Saya bertanya kepada ade-ade remaja SMP yang kalau kita lagi ngumpul sibuk sekali dengan ponselnya. Berapa banyak waktu yang dihabiskan sama ponselnya? Mereka bilang sampai kecapean. Mereka sudah sangat kecanduan dengan dunia digital. Matanya tak berkedip, bahkan ketika ngobrol dan diskusi pun udah dicuekin itu saya didepan. Saya sampe geleng-geleng. Akhirnya suatu ketika saya kumpulin tuh ponsel mereka biar fokus. Sepertinya otak mereka tetap ke ponsel. Setelah selesai dan ketika akan pulang ponsel mereka pun melekat lagi dan langsung sibuk membalas pesan-pesan. Terus ada cerita di sekolahnya dimana satu kelas diulang gara-gara contekan massal dari "mbah google". Canggih bukan?

Mereka lebih suka membaca apa yang ada di ponselnya daripada membaca sekitar dan membaca buku. Ditambah pula , masa di provinsi segede ini, toko buku nya pada di tutup, kan sedih. Menggembar-gemborkan budaya baca. Toko buku aja ga ada, bagaimana ini? Biasanya kalau saya ke mall, selain pelesiran liat-liat atau membeli barang-barang dan kebutuhan tertentu juga suka emang pelesiran buku juga. Entah itu cuma menghabiskan waktu karena sedang menunggu teman, atau sekedar mencairkan otak yang sedang beku. Terus sekarang tempat pelesirannya enggak ada, saya jadi kurang alasan untuk pergi ke mall. 

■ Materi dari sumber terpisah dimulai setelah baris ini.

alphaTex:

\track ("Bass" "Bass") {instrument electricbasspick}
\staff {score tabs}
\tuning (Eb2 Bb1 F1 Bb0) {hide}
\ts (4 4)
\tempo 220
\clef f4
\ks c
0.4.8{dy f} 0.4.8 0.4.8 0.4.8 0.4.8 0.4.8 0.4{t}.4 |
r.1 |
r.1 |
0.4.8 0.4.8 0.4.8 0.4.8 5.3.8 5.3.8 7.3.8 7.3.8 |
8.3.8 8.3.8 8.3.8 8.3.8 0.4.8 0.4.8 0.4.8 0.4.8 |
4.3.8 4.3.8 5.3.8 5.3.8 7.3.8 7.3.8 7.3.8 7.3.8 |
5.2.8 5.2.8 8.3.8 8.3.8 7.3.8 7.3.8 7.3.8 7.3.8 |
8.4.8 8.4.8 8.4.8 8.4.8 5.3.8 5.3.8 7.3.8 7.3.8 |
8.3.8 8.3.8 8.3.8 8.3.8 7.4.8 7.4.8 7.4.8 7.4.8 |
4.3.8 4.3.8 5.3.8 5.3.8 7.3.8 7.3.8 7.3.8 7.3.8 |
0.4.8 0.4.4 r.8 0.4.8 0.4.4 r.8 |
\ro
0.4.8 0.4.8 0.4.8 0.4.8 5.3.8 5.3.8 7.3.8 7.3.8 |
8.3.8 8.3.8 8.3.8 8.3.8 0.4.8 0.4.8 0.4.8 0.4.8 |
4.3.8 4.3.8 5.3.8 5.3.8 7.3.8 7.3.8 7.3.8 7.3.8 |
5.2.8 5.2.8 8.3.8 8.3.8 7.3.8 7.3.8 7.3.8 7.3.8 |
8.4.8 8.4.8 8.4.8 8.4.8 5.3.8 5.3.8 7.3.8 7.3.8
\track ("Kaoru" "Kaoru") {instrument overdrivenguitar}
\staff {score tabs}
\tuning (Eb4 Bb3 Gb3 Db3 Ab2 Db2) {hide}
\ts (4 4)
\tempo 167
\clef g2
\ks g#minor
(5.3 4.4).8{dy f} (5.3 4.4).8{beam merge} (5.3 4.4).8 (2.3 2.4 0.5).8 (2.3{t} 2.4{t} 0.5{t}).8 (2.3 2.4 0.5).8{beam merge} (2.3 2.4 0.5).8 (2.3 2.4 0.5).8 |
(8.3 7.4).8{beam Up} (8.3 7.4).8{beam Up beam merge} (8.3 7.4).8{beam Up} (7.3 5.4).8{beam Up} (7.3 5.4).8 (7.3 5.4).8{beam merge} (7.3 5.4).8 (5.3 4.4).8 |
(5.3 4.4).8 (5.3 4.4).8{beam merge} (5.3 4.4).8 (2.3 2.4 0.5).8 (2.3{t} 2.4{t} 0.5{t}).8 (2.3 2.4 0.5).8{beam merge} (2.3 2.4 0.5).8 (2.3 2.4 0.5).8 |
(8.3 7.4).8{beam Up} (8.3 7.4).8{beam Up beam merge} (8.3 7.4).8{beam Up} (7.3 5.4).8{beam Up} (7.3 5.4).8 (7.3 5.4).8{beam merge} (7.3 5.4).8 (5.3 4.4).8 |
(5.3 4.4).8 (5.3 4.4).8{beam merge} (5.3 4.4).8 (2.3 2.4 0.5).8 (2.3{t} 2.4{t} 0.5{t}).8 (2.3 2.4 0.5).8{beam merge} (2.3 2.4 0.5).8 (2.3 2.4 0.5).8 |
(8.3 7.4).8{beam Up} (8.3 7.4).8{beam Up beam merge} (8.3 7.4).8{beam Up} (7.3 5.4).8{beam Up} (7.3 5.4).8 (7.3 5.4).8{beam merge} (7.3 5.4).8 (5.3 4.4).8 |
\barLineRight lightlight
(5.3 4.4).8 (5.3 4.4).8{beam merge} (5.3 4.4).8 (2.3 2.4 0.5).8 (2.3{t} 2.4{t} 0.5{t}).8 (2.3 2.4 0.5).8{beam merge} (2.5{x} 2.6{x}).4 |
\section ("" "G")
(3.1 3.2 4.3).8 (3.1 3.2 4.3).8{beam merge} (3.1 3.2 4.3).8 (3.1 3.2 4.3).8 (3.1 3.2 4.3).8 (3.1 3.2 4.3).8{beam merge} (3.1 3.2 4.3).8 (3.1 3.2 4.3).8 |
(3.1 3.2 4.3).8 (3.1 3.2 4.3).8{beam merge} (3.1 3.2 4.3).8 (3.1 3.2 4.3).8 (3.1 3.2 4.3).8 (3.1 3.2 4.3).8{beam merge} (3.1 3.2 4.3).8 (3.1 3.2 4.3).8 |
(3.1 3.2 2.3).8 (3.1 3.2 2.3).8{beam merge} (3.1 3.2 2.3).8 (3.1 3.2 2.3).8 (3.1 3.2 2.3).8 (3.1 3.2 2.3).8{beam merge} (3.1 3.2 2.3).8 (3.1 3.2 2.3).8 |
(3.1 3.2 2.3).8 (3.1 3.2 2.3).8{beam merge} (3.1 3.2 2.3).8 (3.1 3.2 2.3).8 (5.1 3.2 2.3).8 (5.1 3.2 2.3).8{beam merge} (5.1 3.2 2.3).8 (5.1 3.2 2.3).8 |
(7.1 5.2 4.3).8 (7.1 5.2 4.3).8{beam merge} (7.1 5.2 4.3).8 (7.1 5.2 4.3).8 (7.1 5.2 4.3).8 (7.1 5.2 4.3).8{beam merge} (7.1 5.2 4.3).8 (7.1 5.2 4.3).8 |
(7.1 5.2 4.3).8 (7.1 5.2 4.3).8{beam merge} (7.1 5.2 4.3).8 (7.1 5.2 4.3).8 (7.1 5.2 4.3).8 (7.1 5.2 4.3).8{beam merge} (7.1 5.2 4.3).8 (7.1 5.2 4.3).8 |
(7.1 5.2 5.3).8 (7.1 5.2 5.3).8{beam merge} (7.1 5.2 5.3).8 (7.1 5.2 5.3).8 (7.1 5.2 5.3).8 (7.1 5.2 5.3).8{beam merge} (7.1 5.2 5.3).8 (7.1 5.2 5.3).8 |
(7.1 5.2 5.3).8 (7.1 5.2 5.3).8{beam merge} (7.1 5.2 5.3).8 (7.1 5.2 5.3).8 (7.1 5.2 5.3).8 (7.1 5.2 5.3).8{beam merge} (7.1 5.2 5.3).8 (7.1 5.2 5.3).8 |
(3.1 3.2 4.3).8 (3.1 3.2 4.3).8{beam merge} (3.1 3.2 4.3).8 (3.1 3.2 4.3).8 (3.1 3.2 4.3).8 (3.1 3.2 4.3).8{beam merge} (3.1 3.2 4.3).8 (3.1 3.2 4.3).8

Sebegitu sepikah peminat buku disini? hingga mereka mungkin merugi. Saya jadi gak kebayang sama ade-ade kita nanti kalau akses ke sumber ilmu pengetahuan saja begitu kurang. Waktu itu saya pernah melihat banner bahwa akan ada gramedia. Tapi, itu pun sampai sekarang belum terlihat perkembangannya. Malah tiba-tiba menghilang begitu saja.



Di lain pihak sebenarnya saya senang karena Perpustakaan Daerah sekarang, menjadi lebih nyaman dibandingkan pas jaman saya masih sekolah. Ditambah lagi sekarang jam bacanya bisa lebih panjang sampai pukul 18.00 dan hari minggu pun buka. Yah, kita positif thinking aja kali yah, mungkin mau ada toko buku  seperti gramedia yang mungkin lebih lengkap dan besar bisa ada di kota tercinta ini.

Katanya buku adalah jendela dunia. Jangan sampai kita kehilangannya. Nanti kita jadi buta terhadap dunia.